__DIRECTIONS FOR THIS TASK__:
Track down each line below containing the string "Mout" and copy it.

__INFORMATION__:
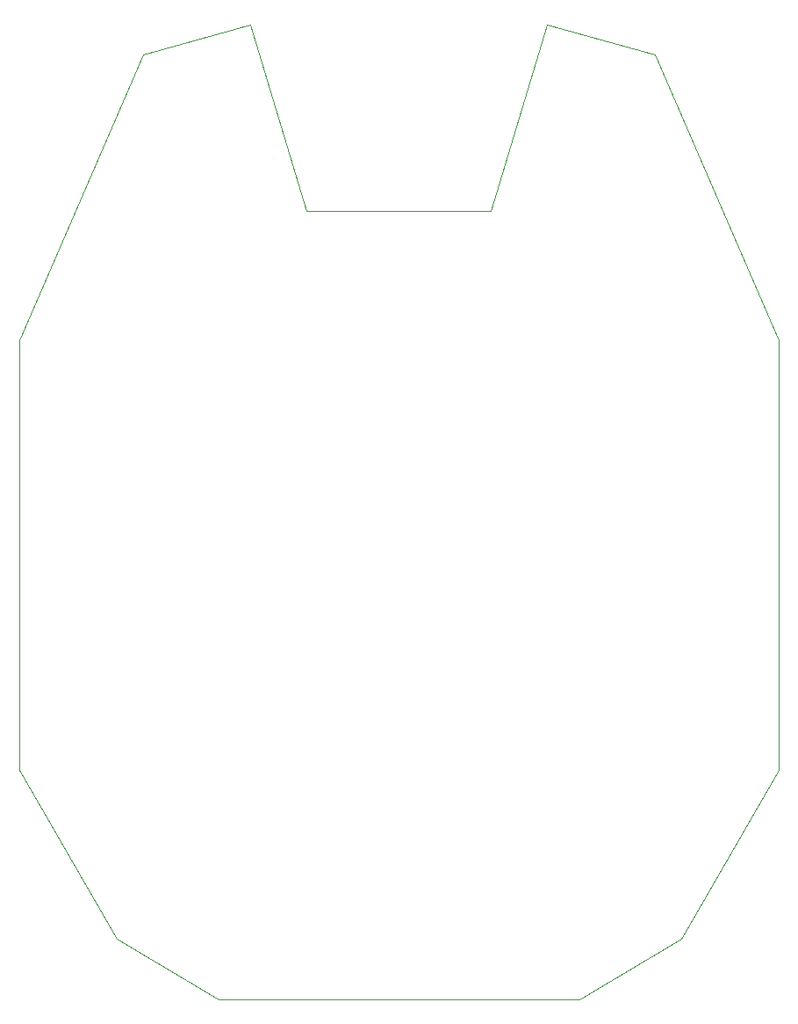
<source format=gbr>
%TF.GenerationSoftware,KiCad,Pcbnew,8.0.9-1.fc40*%
%TF.CreationDate,2025-07-05T11:51:33+08:00*%
%TF.ProjectId,pcb,7063622e-6b69-4636-9164-5f7063625858,rev?*%
%TF.SameCoordinates,Original*%
%TF.FileFunction,Profile,NP*%
%FSLAX46Y46*%
G04 Gerber Fmt 4.6, Leading zero omitted, Abs format (unit mm)*
G04 Created by KiCad (PCBNEW 8.0.9-1.fc40) date 2025-07-05 11:51:33*
%MOMM*%
%LPD*%
G01*
G04 APERTURE LIST*
%TA.AperFunction,Profile*%
%ADD10C,0.000000*%
%TD*%
G04 APERTURE END LIST*
D10*
X269539555Y-122999992D02*
X234750104Y-122999992D01*
X266417599Y-29042810D02*
X260958058Y-47064582D01*
X243215632Y-47064582D02*
X260958058Y-47064582D01*
X269539555Y-122999992D02*
X279396344Y-117179161D01*
X279396344Y-117179161D02*
X288789578Y-100907287D01*
X288789578Y-100907287D02*
X288789578Y-59500000D01*
X288789578Y-59500000D02*
X276845231Y-31983334D01*
X276845231Y-31983334D02*
X266417599Y-29042810D01*
X234750104Y-122999992D02*
X224893131Y-117179161D01*
X224893131Y-117179161D02*
X215500000Y-100907287D01*
X215500000Y-100907287D02*
X215500000Y-59500000D01*
X215500000Y-59500000D02*
X227444350Y-31983334D01*
X227444350Y-31983334D02*
X237765189Y-29072917D01*
X237765189Y-29072917D02*
X243215632Y-47064582D01*
M02*

</source>
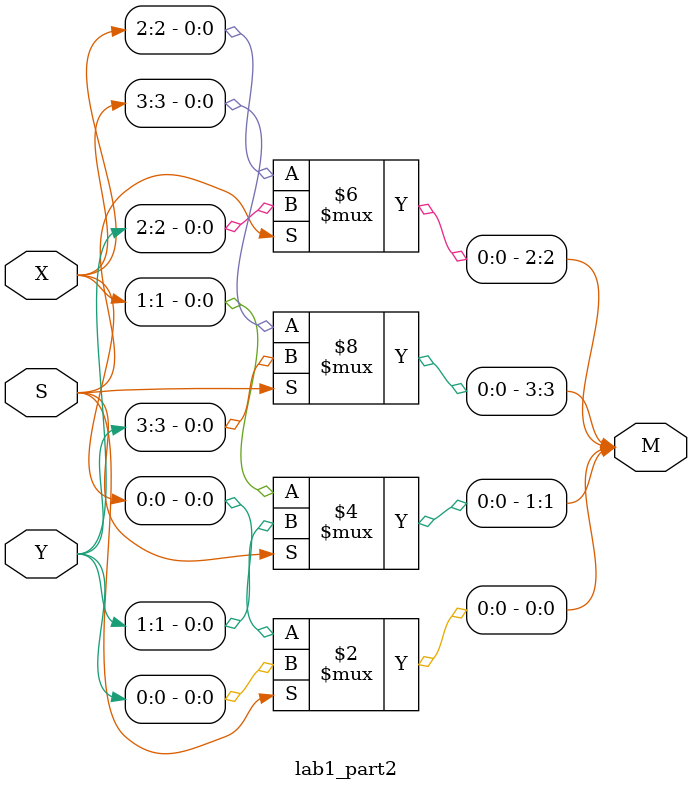
<source format=sv>
module lab1_part2(
  
  input [3:0] X, // Four-bit input X
  input [3:0] Y, // Four-bit input Y
  input S,       // Select input S
  output [3:0] M // Four-bit output M
);

  assign M[0] = (S == 0) ? X[0] : Y[0]; // Bit-wise multiplexer for each bit
  assign M[1] = (S == 0) ? X[1] : Y[1];
  assign M[2] = (S == 0) ? X[2] : Y[2];
  assign M[3] = (S == 0) ? X[3] : Y[3];

endmodule

</source>
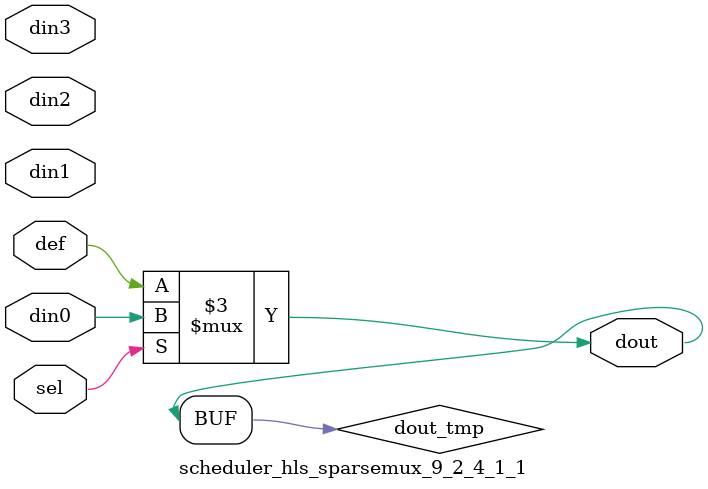
<source format=v>
`timescale 1ns / 1ps

module scheduler_hls_sparsemux_9_2_4_1_1 (din0,din1,din2,din3,def,sel,dout);

parameter din0_WIDTH = 1;

parameter din1_WIDTH = 1;

parameter din2_WIDTH = 1;

parameter din3_WIDTH = 1;

parameter def_WIDTH = 1;
parameter sel_WIDTH = 1;
parameter dout_WIDTH = 1;

parameter [sel_WIDTH-1:0] CASE0 = 1;

parameter [sel_WIDTH-1:0] CASE1 = 1;

parameter [sel_WIDTH-1:0] CASE2 = 1;

parameter [sel_WIDTH-1:0] CASE3 = 1;

parameter ID = 1;
parameter NUM_STAGE = 1;



input [din0_WIDTH-1:0] din0;

input [din1_WIDTH-1:0] din1;

input [din2_WIDTH-1:0] din2;

input [din3_WIDTH-1:0] din3;

input [def_WIDTH-1:0] def;
input [sel_WIDTH-1:0] sel;

output [dout_WIDTH-1:0] dout;



reg [dout_WIDTH-1:0] dout_tmp;


always @ (*) begin
(* parallel_case *) case (sel)
    
    CASE0 : dout_tmp = din0;
    
    CASE1 : dout_tmp = din1;
    
    CASE2 : dout_tmp = din2;
    
    CASE3 : dout_tmp = din3;
    
    default : dout_tmp = def;
endcase
end


assign dout = dout_tmp;



endmodule

</source>
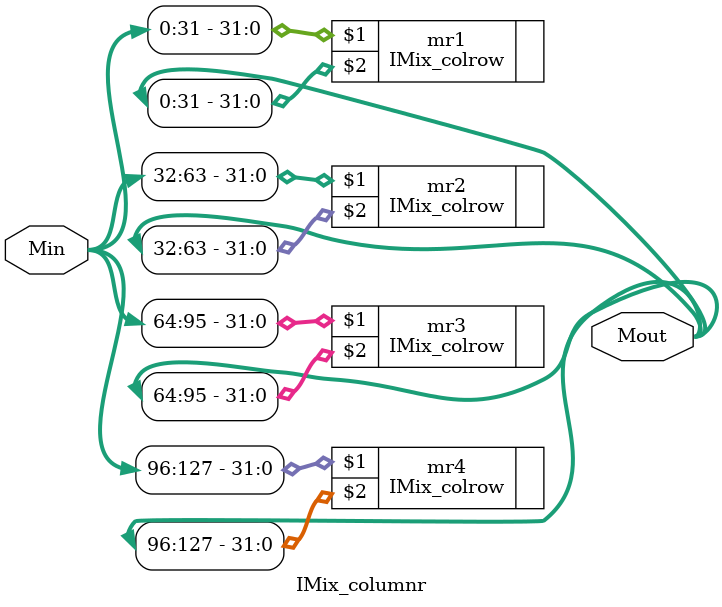
<source format=v>
module IMix_columnr (Min, Mout);

input  [0:127] Min;
output [0:127] Mout;

IMix_colrow mr1 (Min[0:31], Mout[0:31]);
IMix_colrow mr2 (Min[32:63], Mout[32:63]);
IMix_colrow mr3 (Min[64:95], Mout[64:95]);
IMix_colrow mr4 (Min[96:127], Mout[96:127]);

endmodule


</source>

__EXPECTED ANSWER__:
module IMix_columnr (Min, Mout);
output [0:127] Mout;
IMix_colrow mr1 (Min[0:31], Mout[0:31]);
IMix_colrow mr2 (Min[32:63], Mout[32:63]);
IMix_colrow mr3 (Min[64:95], Mout[64:95]);
IMix_colrow mr4 (Min[96:127], Mout[96:127]);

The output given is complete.